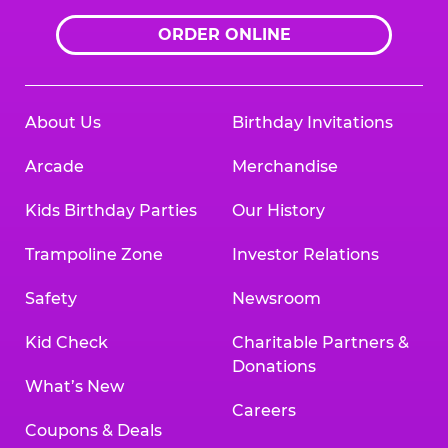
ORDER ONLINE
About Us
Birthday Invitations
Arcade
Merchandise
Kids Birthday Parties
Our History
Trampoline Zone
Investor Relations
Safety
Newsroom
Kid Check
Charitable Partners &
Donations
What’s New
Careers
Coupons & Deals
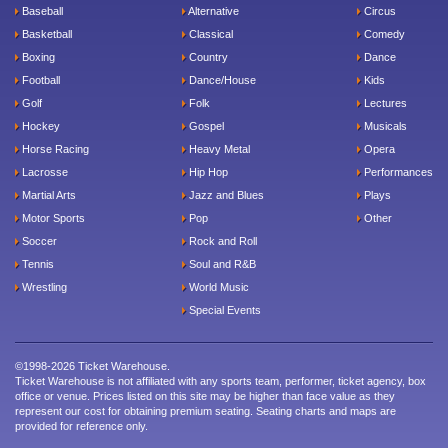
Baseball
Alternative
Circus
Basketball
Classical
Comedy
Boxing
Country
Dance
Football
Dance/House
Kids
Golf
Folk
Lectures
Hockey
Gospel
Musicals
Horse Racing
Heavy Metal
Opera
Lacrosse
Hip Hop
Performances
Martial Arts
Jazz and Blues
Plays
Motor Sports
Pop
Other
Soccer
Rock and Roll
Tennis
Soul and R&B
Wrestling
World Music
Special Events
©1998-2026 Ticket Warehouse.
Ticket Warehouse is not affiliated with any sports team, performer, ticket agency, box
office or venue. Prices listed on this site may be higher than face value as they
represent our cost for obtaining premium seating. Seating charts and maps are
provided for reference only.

= = = =

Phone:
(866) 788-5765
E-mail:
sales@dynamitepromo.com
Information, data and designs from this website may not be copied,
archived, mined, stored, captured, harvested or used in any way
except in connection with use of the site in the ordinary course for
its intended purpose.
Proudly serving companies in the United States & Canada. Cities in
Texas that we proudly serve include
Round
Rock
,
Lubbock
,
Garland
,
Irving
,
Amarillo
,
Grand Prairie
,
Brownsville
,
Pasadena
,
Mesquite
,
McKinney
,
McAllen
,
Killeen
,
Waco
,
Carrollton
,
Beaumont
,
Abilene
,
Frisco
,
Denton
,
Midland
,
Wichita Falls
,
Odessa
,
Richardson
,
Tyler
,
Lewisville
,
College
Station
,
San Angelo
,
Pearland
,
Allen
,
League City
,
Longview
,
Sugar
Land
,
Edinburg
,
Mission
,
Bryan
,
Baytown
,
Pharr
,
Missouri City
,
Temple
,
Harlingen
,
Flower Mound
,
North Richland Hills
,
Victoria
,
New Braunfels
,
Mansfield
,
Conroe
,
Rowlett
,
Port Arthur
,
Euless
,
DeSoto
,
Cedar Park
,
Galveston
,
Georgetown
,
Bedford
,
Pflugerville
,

= = = =

» Exercise prompt
Your answer should be a single number: the count of lines in the listing that contain the word "Ticket".

» Task output
2